April 16 is the day I become an American. In the fullest sense of the word, I will also become a dual citizen with Australia, the country where I grew up.
I am deeply thankful for this privilege. Yet I cannot help but reflect on the widening chasm between the founding principles of the American nation, to which I now swear allegiance, and the current state of…well, the state itself.
I have called the United States home since September 11, 2009. I was twenty-five years old, born and raised in a small Australian town of roughly 4,000 people. The “Lucky Country,” a land of indescribable beauty which offers a fascinating case study in political structures.
Given our humble origins as a penal colony and the famously laid-back, “happy-go-lucky” persona we have proudly exported to the rest of the world, you’d think that same rebellious streak would translate into a healthy distrust of government. In reality, the opposite is true. In my experience, Australians tend to place far greater trust in institutions than many outsiders expect. Nothing illustrates this more clearly than the widespread bewilderment most Aussies feel when they ask, “Why on earth does anyone in the United States need guns?” It’s a question that makes perfect sense for a nation whose very creation never depended on winning a revolutionary war.

Given information:
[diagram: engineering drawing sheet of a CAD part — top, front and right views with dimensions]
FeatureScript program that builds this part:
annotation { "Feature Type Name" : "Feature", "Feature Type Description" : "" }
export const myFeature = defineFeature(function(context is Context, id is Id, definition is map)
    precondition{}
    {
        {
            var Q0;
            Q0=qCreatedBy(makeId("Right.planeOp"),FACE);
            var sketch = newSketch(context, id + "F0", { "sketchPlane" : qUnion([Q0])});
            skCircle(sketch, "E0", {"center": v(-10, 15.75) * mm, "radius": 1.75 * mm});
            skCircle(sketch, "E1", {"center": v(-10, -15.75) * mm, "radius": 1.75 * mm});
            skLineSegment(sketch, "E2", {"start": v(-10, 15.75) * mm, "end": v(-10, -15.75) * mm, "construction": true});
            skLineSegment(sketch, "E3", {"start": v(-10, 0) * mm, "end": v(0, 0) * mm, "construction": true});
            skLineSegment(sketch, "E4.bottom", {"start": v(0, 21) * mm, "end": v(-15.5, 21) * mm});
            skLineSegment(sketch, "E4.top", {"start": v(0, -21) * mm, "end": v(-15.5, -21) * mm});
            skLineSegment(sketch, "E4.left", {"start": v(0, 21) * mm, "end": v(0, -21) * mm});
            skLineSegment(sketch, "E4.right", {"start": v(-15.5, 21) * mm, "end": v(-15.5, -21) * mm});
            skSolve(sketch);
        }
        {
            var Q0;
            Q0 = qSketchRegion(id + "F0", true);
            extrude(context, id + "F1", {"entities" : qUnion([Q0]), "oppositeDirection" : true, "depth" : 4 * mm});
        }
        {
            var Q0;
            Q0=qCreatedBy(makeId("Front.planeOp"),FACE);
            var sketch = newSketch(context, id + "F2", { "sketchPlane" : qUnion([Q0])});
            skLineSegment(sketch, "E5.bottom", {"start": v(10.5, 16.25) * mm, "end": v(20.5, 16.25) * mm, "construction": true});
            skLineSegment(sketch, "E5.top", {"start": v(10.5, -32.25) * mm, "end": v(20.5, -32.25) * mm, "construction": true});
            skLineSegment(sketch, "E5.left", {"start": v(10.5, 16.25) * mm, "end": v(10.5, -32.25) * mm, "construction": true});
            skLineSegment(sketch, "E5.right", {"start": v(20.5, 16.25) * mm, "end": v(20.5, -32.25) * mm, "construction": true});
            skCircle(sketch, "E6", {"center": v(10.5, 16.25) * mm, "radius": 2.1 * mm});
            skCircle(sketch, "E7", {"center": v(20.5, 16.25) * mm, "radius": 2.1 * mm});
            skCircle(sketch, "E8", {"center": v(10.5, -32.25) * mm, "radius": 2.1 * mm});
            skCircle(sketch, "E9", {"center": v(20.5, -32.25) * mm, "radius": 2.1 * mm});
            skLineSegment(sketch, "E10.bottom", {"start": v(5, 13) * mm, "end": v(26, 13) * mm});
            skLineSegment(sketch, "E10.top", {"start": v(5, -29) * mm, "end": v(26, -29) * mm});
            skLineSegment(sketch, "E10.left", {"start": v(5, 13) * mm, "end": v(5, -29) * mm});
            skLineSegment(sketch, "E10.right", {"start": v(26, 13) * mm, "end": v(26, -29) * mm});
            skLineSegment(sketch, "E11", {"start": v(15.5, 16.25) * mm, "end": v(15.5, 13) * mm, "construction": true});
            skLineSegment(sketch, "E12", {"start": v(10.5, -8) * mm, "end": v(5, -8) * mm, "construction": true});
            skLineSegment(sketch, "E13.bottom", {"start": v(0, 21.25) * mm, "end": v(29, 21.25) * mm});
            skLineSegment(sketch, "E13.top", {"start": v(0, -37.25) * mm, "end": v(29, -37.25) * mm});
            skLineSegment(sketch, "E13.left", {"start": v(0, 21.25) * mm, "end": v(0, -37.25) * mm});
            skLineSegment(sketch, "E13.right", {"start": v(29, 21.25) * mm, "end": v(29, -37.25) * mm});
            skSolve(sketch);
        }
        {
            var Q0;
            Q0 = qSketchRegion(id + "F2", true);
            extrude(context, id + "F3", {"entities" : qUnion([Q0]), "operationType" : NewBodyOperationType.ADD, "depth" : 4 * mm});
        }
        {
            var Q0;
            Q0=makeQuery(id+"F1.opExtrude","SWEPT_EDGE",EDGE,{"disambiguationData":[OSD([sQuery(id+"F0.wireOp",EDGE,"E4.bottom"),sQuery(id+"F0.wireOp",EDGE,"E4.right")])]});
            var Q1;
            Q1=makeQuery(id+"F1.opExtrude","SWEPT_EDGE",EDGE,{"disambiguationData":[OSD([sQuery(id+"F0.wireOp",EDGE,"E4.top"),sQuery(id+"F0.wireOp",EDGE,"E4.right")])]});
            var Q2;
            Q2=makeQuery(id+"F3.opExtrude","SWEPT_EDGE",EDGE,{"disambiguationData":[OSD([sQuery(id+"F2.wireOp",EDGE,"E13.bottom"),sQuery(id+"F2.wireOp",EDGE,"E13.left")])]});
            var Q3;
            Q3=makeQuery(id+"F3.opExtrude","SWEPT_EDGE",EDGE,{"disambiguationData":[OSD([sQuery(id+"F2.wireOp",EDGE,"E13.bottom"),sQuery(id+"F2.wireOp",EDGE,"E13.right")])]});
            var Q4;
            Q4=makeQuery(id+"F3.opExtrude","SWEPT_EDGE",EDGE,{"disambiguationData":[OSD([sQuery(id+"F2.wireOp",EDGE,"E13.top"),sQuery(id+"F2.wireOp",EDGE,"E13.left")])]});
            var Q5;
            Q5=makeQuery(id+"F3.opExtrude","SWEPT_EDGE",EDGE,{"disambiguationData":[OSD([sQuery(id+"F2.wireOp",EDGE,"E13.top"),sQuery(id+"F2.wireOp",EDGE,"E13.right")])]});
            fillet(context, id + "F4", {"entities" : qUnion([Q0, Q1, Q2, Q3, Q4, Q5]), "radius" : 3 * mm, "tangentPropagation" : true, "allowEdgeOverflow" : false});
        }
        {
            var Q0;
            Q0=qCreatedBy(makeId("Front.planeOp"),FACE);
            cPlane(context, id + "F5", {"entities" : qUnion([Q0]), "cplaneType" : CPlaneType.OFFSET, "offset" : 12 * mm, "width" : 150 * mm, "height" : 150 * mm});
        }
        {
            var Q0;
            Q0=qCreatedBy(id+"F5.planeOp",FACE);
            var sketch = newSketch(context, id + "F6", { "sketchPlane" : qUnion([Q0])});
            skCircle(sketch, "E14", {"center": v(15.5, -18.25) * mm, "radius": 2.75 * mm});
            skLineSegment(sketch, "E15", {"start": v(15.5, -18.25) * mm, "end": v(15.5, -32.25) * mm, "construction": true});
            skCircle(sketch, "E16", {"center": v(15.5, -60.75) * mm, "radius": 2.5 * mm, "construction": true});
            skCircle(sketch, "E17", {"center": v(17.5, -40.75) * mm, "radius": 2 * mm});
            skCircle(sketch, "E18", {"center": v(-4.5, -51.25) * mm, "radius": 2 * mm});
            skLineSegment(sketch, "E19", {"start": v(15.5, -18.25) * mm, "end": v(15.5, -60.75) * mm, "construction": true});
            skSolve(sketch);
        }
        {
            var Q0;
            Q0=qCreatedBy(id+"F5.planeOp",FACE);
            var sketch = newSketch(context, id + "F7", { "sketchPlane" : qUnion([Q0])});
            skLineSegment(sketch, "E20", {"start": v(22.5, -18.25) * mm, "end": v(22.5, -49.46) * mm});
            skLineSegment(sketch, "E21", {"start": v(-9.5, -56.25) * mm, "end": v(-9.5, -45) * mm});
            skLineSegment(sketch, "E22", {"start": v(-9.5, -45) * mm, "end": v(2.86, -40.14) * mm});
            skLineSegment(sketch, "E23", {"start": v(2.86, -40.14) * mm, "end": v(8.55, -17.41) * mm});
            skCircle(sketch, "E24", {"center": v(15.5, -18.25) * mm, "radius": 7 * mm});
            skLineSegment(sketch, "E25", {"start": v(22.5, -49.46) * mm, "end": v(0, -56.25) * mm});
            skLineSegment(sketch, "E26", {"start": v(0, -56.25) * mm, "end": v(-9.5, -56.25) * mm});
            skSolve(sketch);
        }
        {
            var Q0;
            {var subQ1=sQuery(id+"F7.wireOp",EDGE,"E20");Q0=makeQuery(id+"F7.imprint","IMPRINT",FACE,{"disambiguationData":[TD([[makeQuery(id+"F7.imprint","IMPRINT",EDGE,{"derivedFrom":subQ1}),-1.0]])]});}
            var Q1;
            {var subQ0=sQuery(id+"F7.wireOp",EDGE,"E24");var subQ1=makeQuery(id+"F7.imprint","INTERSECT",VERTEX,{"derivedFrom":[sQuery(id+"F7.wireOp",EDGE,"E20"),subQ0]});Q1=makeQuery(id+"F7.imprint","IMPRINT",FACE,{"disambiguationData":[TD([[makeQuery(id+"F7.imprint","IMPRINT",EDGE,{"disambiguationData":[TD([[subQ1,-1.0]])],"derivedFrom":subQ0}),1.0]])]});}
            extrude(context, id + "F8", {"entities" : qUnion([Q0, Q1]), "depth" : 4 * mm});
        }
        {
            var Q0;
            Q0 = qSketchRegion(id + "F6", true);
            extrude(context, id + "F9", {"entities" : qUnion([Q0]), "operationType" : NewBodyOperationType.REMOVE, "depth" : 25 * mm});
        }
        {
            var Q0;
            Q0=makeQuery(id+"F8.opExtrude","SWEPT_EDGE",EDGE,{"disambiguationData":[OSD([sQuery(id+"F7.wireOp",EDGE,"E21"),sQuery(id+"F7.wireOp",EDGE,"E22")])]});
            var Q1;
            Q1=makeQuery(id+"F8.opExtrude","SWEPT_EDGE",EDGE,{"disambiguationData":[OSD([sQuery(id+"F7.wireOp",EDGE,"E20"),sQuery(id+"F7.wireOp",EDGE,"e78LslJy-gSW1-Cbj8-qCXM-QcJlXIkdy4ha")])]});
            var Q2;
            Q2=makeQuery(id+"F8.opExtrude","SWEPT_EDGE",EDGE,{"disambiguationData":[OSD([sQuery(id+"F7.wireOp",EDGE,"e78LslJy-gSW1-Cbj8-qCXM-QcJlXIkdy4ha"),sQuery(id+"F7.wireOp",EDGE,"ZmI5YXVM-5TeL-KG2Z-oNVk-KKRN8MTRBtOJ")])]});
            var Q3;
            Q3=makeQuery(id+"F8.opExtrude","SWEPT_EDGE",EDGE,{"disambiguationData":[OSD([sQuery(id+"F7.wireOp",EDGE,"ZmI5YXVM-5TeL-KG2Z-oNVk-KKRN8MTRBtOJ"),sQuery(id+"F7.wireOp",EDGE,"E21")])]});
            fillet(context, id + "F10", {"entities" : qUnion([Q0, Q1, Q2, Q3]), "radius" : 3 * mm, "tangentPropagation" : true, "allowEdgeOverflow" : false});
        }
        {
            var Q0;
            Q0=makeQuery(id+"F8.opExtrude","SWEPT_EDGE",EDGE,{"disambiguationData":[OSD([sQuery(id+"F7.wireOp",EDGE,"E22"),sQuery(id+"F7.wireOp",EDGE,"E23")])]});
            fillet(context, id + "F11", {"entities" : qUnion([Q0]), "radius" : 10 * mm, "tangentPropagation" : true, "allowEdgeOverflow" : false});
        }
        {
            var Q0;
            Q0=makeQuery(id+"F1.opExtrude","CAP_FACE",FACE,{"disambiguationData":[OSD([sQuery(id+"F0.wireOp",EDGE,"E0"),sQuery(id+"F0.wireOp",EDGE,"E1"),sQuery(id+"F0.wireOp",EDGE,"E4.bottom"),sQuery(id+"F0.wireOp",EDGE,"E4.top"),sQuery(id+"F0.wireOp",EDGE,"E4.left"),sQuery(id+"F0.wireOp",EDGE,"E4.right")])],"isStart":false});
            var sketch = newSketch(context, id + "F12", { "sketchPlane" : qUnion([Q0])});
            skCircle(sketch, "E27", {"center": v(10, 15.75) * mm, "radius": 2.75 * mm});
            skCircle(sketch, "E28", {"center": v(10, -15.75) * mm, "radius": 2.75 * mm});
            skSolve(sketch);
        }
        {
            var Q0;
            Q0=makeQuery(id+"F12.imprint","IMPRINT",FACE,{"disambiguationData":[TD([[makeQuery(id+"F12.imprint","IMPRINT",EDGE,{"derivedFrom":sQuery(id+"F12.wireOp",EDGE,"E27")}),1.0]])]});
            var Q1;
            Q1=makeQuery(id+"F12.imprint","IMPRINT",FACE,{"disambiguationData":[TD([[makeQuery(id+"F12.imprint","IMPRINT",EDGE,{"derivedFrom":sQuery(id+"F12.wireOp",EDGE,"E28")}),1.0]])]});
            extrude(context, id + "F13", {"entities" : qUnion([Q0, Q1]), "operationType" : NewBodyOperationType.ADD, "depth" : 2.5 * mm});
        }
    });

Work to complete:
1) Write out the passage from the essay on becoming an American, starting at "I am deeply" and ending at "the state itself.".
2) In the essay on becoming an American, why does the writer say one might expect Australians to distrust government? Answer in one to three sentences.
3) Continue the essay on becoming an American after its last sentence.

Answers to the exercise:
1)
I am deeply thankful for this privilege. Yet I cannot help but reflect on the widening chasm between the founding principles of the American nation, to which I now swear allegiance, and the current state of…well, the state itself.

2) Australia began as a penal colony and is known for a laid-back, "happy-go-lucky" persona. The writer says this suggests a rebellious streak that you'd think would become a healthy distrust of government.

3)
Trading my quiet Australian upbringing for the bright lights and chaotic energy of Los Angeles was jarring, but it also sharpened my perspective. I do not claim to have arrived politically enlightened; far from it. But I do believe I was less captive to the tribal red-or-blue conditioning that so many Americans absorb from birth.
In Australia we felt the horror of the September 11 attacks deeply and sincerely. Those of us who were of fighting age genuinely wondered whether we might soon be asked to bleed in a war at the behest of George W. Bush and Dick Cheney. So when I stepped onto American soil, I was willing to embrace the promise of the new president, Barack Obama: peace, non-intervention, and a humbler foreign policy.
Those broken promises should sound familiar to anyone who feels wronged by the absolute betrayal of our current administration. It’s not surprising that a recent Gallup poll shows a record-high 45% of U.S. adults identifying as independents. Given the clear disgust and betrayal felt by the majority of Republicans and independents who reelected Donald Trump after another reprehensible military venture in the Middle East and the abandonment of every fundamental value that won Trump the popular vote, I’d bet that number sets another record this year.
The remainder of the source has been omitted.